In our case, the metastatic lesion was located in the frontal convexity dura matter, which was associated with no local nasal recurrence and no continuous extension of the nasal lesion. The frontal mass invaded into the frontal bone and subcutaneous layer with marked enhancement and another enhanced mass in the remote parietal convexity. Additionally, the primary nasal site was classified into Kadish stage A at initial treatment and no local recurrence was observed for 16 years. Therefore, we considered this lesion as a multiple meningioma. However, the dural lesion had a thickened nodular shape with multiple cystic components; a rare case of remote recurrence of olfactory neuroblastoma was considered and the nasal primary lesion was evaluated repeatedly in the Department of Otolaryngology. There was no local recurrence. A remote intracranial metastasis was diagnosed at a maximum of 84 months in previous reports.

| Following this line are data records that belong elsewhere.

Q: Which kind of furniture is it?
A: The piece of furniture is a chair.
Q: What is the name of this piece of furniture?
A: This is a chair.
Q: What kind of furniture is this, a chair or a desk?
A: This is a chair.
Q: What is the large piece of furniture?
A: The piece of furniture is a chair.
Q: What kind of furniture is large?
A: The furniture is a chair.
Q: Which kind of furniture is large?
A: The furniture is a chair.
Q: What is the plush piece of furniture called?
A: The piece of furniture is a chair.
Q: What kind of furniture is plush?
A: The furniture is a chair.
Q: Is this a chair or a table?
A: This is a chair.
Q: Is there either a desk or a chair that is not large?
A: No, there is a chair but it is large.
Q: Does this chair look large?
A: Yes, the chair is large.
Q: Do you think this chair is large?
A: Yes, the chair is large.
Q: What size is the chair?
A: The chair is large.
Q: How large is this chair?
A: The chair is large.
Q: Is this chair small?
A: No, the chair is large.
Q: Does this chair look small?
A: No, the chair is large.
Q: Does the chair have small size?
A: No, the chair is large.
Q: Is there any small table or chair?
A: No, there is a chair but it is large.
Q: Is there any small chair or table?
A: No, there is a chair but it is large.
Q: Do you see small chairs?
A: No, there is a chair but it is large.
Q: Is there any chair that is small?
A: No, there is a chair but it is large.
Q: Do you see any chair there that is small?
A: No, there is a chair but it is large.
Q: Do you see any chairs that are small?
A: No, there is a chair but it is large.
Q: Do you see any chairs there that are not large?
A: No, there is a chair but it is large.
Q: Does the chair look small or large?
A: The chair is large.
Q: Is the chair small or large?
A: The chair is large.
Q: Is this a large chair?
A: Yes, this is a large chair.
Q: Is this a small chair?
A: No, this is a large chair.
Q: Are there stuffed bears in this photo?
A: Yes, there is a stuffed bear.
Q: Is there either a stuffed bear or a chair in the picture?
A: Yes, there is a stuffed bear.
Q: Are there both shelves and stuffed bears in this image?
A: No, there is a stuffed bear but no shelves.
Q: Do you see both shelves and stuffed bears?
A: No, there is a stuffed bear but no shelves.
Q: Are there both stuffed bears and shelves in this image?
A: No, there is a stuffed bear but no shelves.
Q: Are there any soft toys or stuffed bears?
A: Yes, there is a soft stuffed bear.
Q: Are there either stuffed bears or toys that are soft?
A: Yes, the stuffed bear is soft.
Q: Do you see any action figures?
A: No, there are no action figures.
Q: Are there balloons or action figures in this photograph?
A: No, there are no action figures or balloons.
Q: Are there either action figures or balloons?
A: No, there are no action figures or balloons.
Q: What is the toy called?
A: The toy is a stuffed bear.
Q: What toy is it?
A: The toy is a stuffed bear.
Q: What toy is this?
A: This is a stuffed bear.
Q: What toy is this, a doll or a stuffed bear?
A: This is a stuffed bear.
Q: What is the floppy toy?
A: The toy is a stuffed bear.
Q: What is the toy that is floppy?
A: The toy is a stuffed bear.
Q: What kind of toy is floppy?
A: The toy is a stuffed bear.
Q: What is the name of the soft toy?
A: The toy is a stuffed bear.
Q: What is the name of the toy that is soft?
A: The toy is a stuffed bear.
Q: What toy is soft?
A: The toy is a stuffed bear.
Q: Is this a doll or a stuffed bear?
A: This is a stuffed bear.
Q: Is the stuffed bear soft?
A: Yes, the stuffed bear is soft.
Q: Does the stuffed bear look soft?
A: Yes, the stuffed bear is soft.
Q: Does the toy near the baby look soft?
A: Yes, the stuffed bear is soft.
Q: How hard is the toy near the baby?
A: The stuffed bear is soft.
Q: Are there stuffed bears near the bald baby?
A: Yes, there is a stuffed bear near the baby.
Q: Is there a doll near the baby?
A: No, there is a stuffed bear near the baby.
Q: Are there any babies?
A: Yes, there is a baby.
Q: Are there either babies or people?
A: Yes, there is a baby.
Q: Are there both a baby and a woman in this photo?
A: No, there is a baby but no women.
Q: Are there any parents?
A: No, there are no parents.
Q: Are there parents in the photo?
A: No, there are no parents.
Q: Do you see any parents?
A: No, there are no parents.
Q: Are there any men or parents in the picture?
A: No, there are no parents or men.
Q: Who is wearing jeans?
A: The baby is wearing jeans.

Our case had the longest interval from initial treatment to detection (Table 1). There was a possibility that the lesion was in a state of rest of cell cycle after the initial treatment. Mechanism of long term resting state is unclear in brain tumors.[18)] Recent report shows that Notch and WNT signaling pathway relates to cell cycle and re-activation of proliferation cycle in meningioma and astrocytoma.[18)] Expression of these signaling factors might contribute to predict future recurrence and be useful as a marker of cell proliferation. Mechanism of remote metastasis is also unclear. Dural metastasis due to direct invasion from intranasal lesion to skull base cannot explain our case. Some hypotheses have been reported that dissemination of tumors cells through arterial circulation and retrograde dissemination through the venous system might occur remote metastasis.[15,16)] Subcutaneous extension was also rare compared with that of previous cases (Table 1). The frontal convexity dura was the origin of the metastatic lesion in our case. There was no direct invasion into the frontal base from the nasal primary lesion and no intracranial operative procedure was performed at the primary resection. We hypothesized that dural migration of tumor cells through arterial circulation might cause non-contiguous metastasis and the tumor aggressively grew extensively to both the intradural side and trans-osseous subcutaneous side.

Table 1

Distant non-contiguous intracranial metastasis of nasal olfactory neuroblastoma

Author	Journal, Year	Cases	Age	Location	Interval from initial treatment	Initial treatment	Extension
Chamberlain[19)]	Cancer, 2002	3	51, 56, 47	Convx; 2, Base; 1	51 M, 27 M, 84 M	GTRx2, STR1 + radiation + chemotherapy	Dural x3, subcutaneous x1, spine x1
Sivakumar et al.[20)]	Surg Neurol Int, 2015	2	48, 48	Convx; 2	6 Y, 6 Y	Craiofacial resection + radiation	Dural x3, spine x2
Jiang[7)]	J Neurooncol, 2016	10	-	Sylvian; 9, Falx; 1	73.03 M (median)	Craniofacial resection	Dural x10
Kim[6)]	World Neurosurg, 2016	1	56	Convx; 1	5 Y	GTR + radiation	Dural
Present case	-	1	66	Convx; 1	16 Y	Endoscopic total resection	Dural, subcutaneous

Convx: convex, GTR: gross total removal, M: month, STR: sutotal removal, Y: year.

We experienced a rare case of non-contiguous remote meningeal metastasis of olfactory neuroblastoma without local recurrence of the primary lesion which presented with a giant frontal mass lesion 16 years after the treatment of the initial nasal localized lesion.